Page-level text extractions
● ● ● ● ●

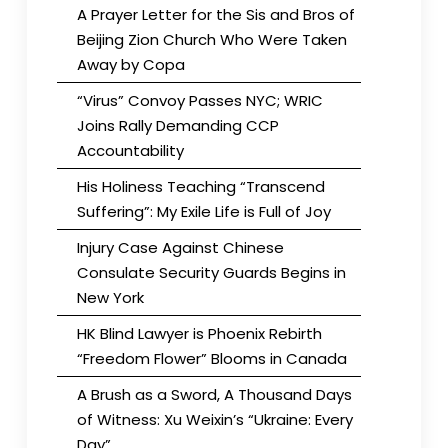
A Prayer Letter for the Sis and Bros of
Beijing Zion Church Who Were Taken
Away by Copa
“Virus” Convoy Passes NYC; WRIC
Joins Rally Demanding CCP
Accountability
His Holiness Teaching “Transcend
Suffering”: My Exile Life is Full of Joy
Injury Case Against Chinese
Consulate Security Guards Begins in
New York
HK Blind Lawyer is Phoenix Rebirth
“Freedom Flower” Blooms in Canada
A Brush as a Sword, A Thousand Days
of Witness: Xu Weixin’s “Ukraine: Every
Day”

● ● ● ● ●

TASK PROMPT
The answer must be exactly the lines from the one containing "Consulate Security Guards Begins in" through the final line of the data, both ends included, and nothing else.

ANSWER FOR THIS EXERCISE
Consulate Security Guards Begins in
New York
HK Blind Lawyer is Phoenix Rebirth
“Freedom Flower” Blooms in Canada
A Brush as a Sword, A Thousand Days
of Witness: Xu Weixin’s “Ukraine: Every
Day”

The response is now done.